Andy Jones CS PhD student @ Princeton

$\chi$ triangles

Describing $\chi$ random variables as the lengths of vectors.

$\chi^2$ random variables

Let $X_1, X_2 \sim \mathcal{N}(0, 1)$ and define $Y = X_1^2 + X_2^2$.

From the definition of a chi-square random variable, we know that $Y$ follows a chi-squared distribution with two degrees of freedom,

\[Y \sim \chi^2_2.\]

$\chi$ random variables

Now, let’s plot $X_1 + X_2$ in vector form. As a slight abuse of notation, let $\vec{X_1} = \begin{bmatrix} X_1 \\ 0 \end{bmatrix}$ and $\vec{X_2} = \begin{bmatrix} 0 \\ X_2 \end{bmatrix}$.

By the Pythagorean Theorem, the length of $\vec{X_1} + \vec{X_2}$ will be $\sqrt{X_1^2 + X_2^2}$. Equivalently, the length is $\sqrt{Y}$.

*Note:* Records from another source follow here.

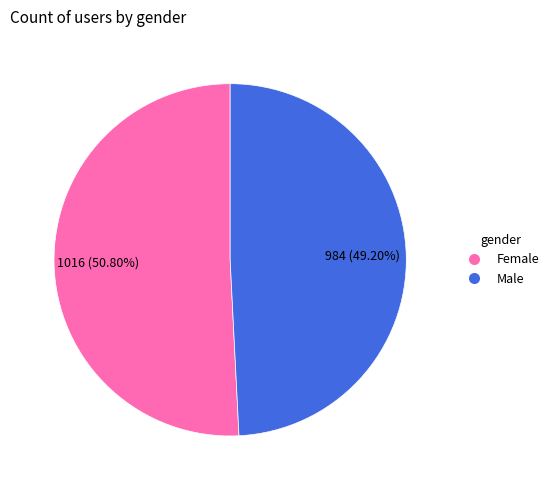

Count the number of slices in the pie.

2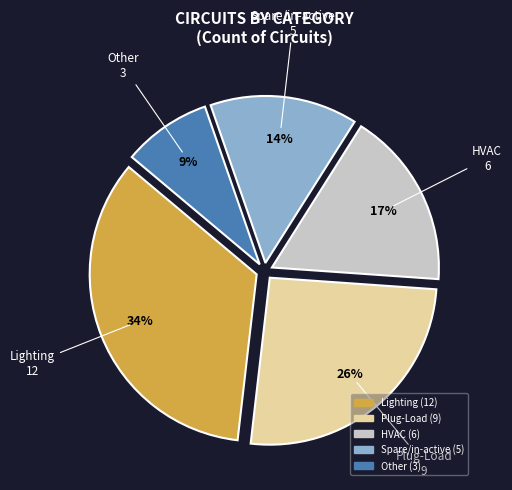

To the nearest percent, what percentage of the pie is Other?

9%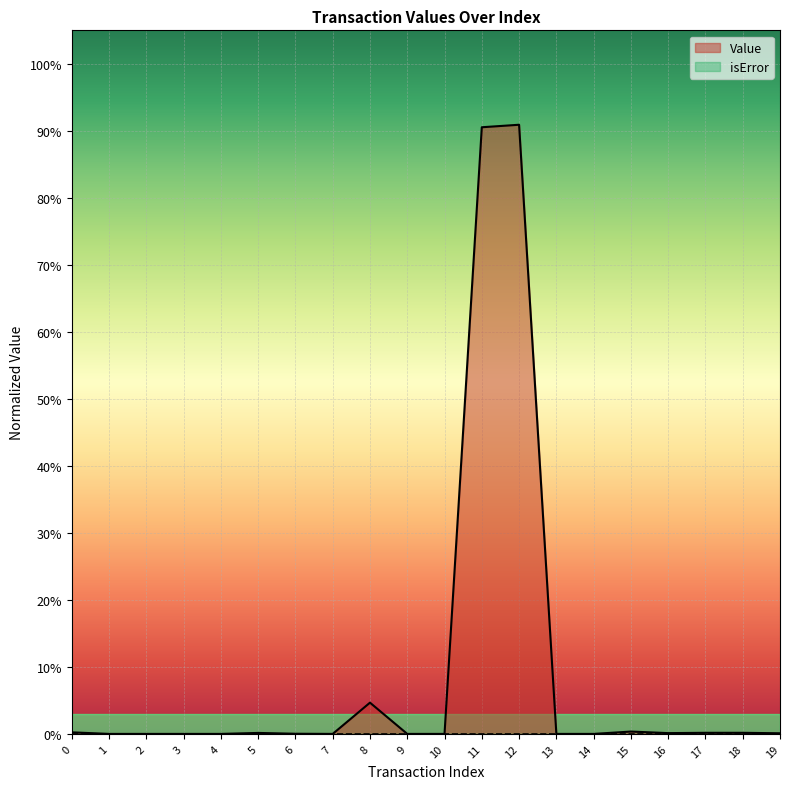

In Value, how many points are lower than both neighbors (excluding endpoints)?

2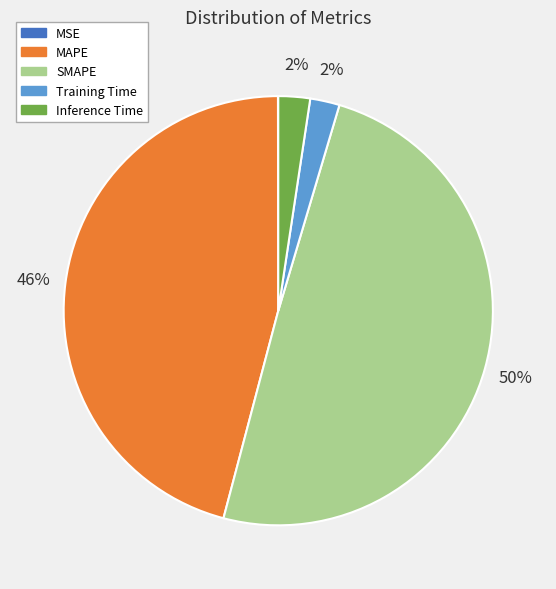

What percentage is the MAPE slice, to the nearest percent?

46%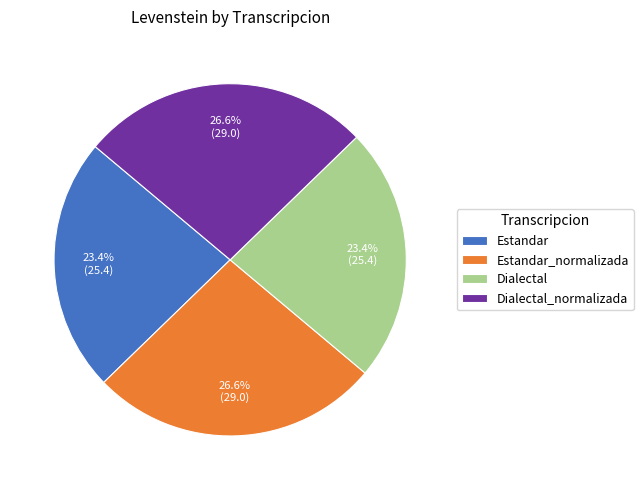

What percentage is the Dialectal_normalizada slice, to the nearest percent?

27%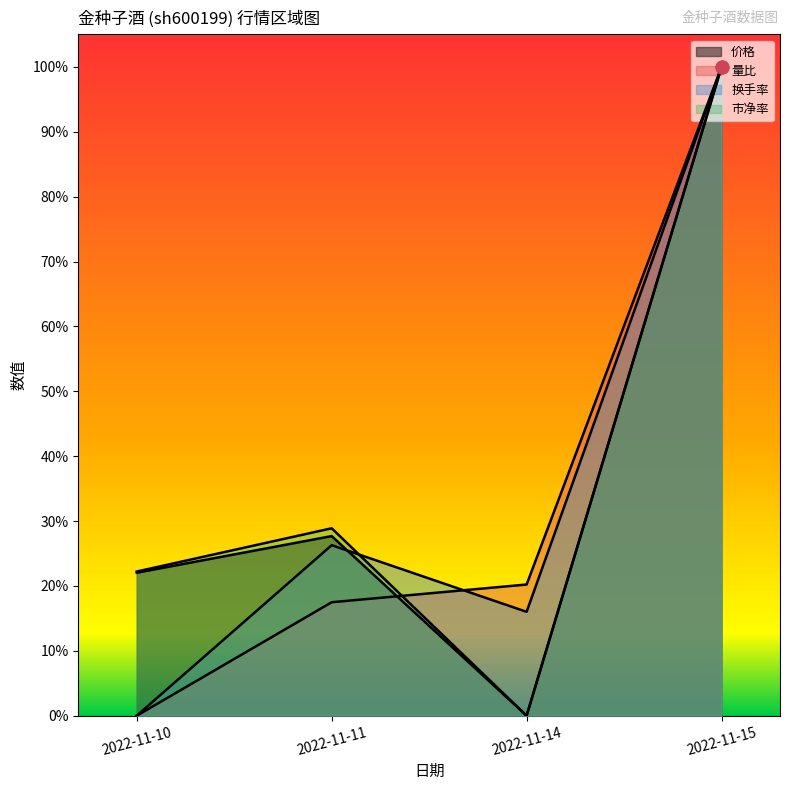

At how many categories does at least one series exceed 0?

4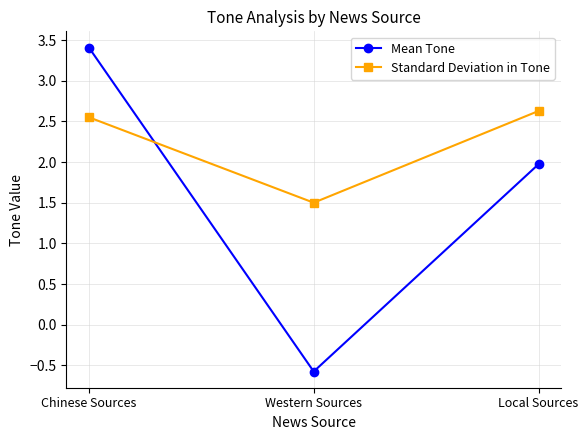

How many values in Mean Tone are below zero?

1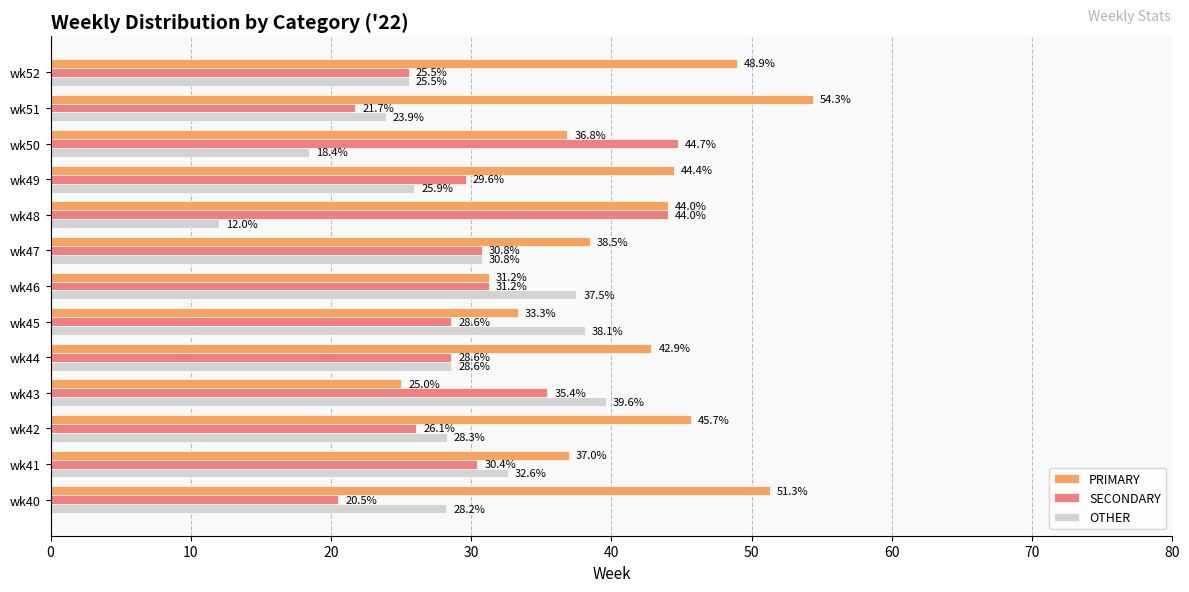

At which label is SECONDARY closest to 32?

wk46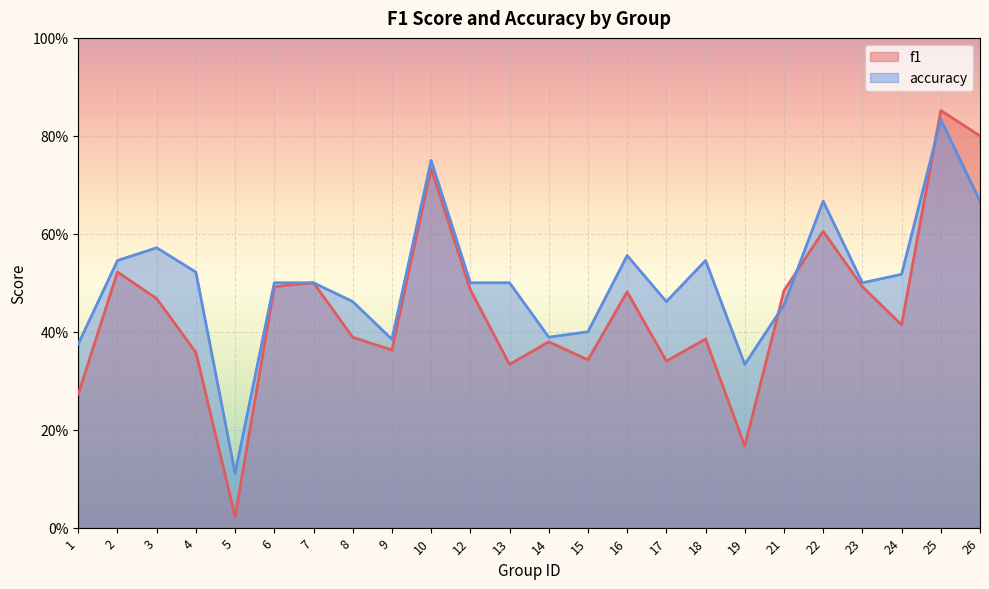

Does the chart display data point markers on the line(s)?

No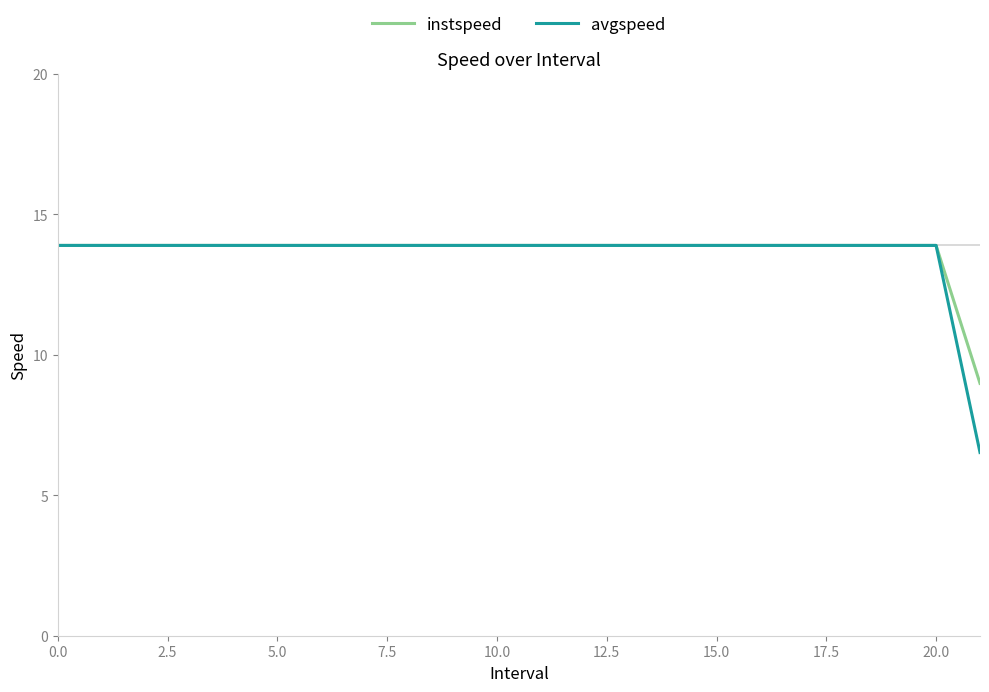

Which series has the widest spread of values?

avgspeed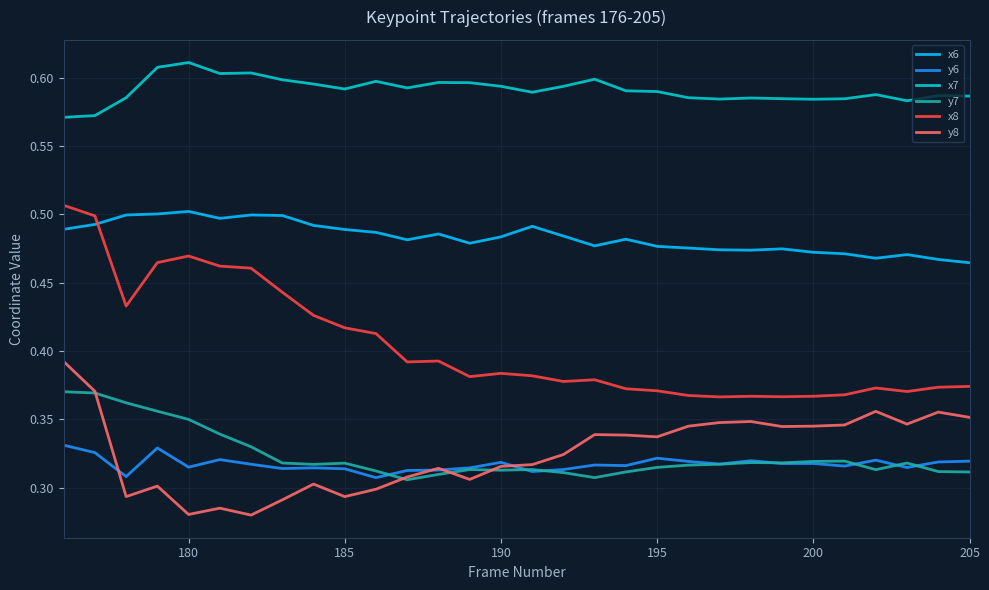

True or false: x7 and x6 intersect in this chart.

False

This means that the length of a random vector constructed from the sum of two standard normals follows the distribution of the square root of a $\chi^2_2$ random variable. This is also known as a chi-distributed random variable with two degrees of freedom. Let $X = \begin{bmatrix} X_1 \\ X_2 \end{bmatrix}$. Then,

\[||X||_2 \sim \chi_2.\]

More generally, we can think about the sum of $d$ squared stanadard normals. In particular, if

\[X \sim \mathcal{N}(0, I_d),\]


\[||X||_2 \sim \chi_d.\]

This has the same geometric interpretation but for higher-dimensional “triangles” (simplices with an orthogonal corner): the length of the hypotenuse follows a $\chi_d$ distribution.